Scan the lines below for the string "event" and report how many lines contain it, giving only the number.

• **Input**:
■ ■ ■ ■ ■

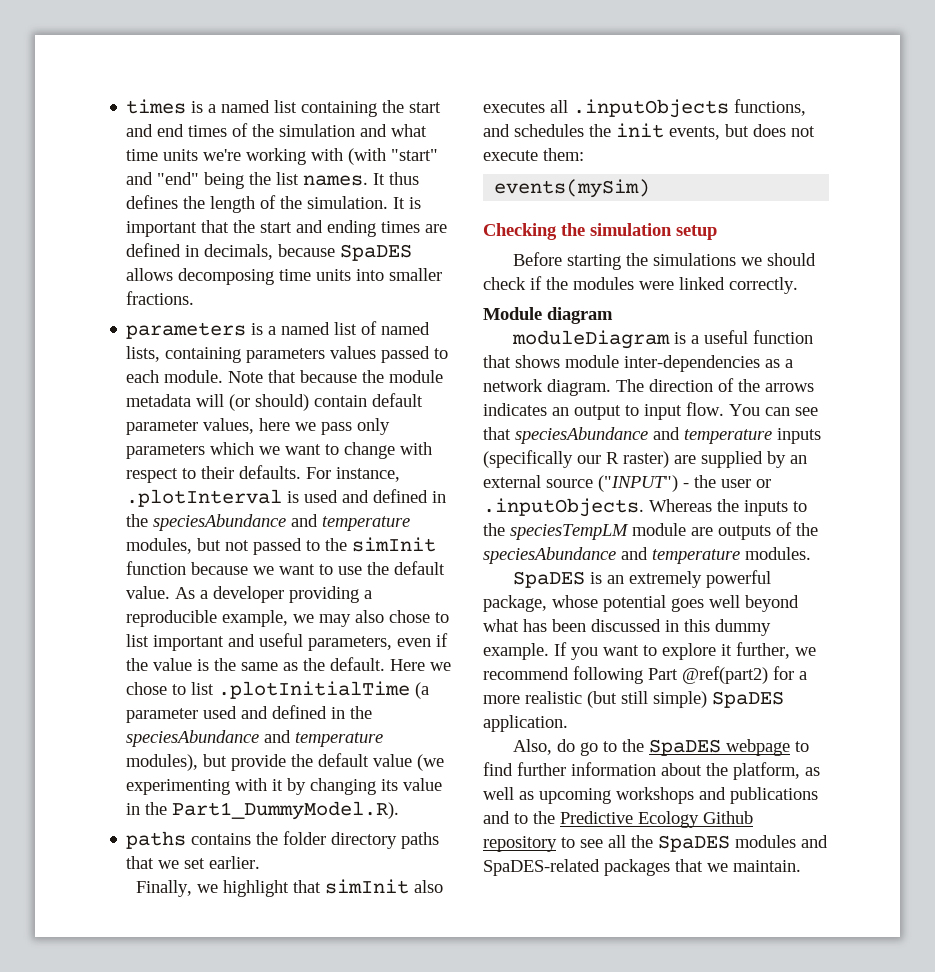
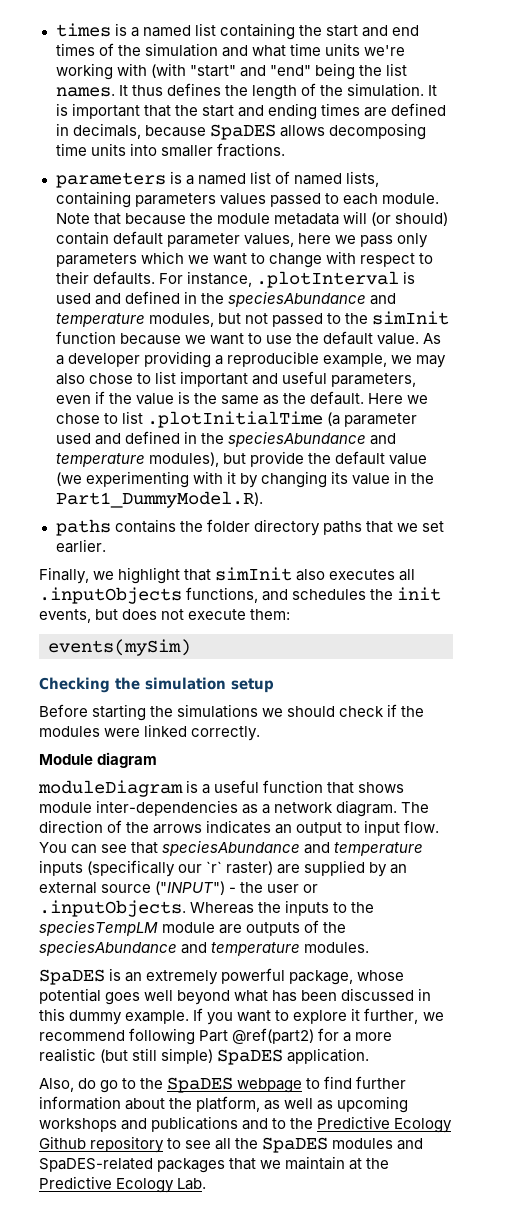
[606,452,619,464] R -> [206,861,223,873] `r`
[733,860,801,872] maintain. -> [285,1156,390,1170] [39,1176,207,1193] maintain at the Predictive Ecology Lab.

■ ■ ■ ■ ■

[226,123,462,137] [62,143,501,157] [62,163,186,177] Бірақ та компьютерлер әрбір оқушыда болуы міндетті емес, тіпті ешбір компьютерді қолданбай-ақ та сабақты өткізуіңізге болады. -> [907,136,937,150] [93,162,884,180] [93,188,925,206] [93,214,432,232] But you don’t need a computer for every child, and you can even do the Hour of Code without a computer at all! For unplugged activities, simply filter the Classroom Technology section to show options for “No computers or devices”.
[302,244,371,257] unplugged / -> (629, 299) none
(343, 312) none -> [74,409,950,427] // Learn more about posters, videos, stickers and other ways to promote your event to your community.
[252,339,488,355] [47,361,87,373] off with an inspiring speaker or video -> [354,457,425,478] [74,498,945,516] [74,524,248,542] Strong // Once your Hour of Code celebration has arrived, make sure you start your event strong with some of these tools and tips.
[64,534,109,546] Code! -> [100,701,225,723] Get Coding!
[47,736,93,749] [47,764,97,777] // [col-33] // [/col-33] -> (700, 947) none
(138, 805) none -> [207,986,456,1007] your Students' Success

■ ■ ■ ■ ■

• **Solution to the exercise**: 2